Turkish Cypriot leader says no formal talks without recognition of sovereign equality, status
HAMILTON, Canada
Turkish Republic of Northern Cyprus (TRNC) President Ersin Tatar stressed Thursday that formal negotiations on the Cyprus issue will not resume unless the sovereign equality and international status of Turkish Cypriots are recognized.
“We obviously, in the last four years, have consolidated our new policy that unless our sovereign equality and equal international status is reaffirmed, we will not resume formal negotiations for the resolution of the Cyprus problem,” Tatar told reporters at a news conference at UN headquarters in New York following an informal meeting on Cyprus.
“Because we believe very much that these assets, our sovereign equality and international status, they are our inherent rights,” he added.
Tatar noted that he came to the meeting “with a positive, constructive and forward-looking agenda” but expressed “profound disappointment”” over incidents on the island following the previous informal meeting in Geneva in March.
“The actions of the Greek Cypriot leadership are causing Turkish Cypriot people to be anxious under pressure and increasingly threatened,” he said.
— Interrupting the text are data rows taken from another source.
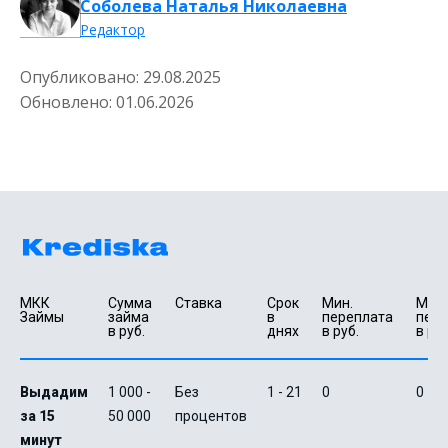
Соболева Наталья Николаевна
Редактор
Опубликовано:
29.08.2025
Обновлено:
01.06.2026
МКК 
Сумма 
Ставка
Срок 
Мин. 

Макс.
Займы
займа 
в 
переплата 
пере
в руб.
днях
в руб.
в руб
Выдадим
1 000 -
Без
1 - 21
0
0
за 15
50 000
процентов
минут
Saying that “many Turkish Cypriots are in fear over being arrested or detained in the event they cross to South Cyprus or when traveling abroad,” Tatar reaffirmed that “there are two states and two democracies, which reflect the will of the Turkish Cypriot people and the Greek Cypriot people, which have been in existence in Cyprus for the last six years.”
“If there is to be a new and formal negotiation process, it must be based on the realities on the ground, treating the two sides equally, fairly and with dignity,” he added.
Decades-long Cyprus problem
Cyprus has been mired in a decades-long dispute between Greek Cypriots and Turkish Cypriots, despite a series of diplomatic efforts by the UN to achieve a comprehensive settlement.
Ethnic attacks starting in the early 1960s forced Turkish Cypriots to withdraw into enclaves for their safety.
In 1974, a Greek Cypriot coup aimed at Greece’s annexation of the island led to Türkiye’s military intervention as a guarantor power to protect Turkish Cypriots from persecution and violence. As a result, the TRNC was founded in 1983.
It has seen an on-and-off peace process in recent years, including a failed 2017 initiative in Switzerland under the auspices of guarantor countries Türkiye, Greece and the UK.
The Greek Cypriot Administration entered the EU in 2004, the same year that Greek Cypriots single-handedly blocked a UN plan to end the longstanding dispute.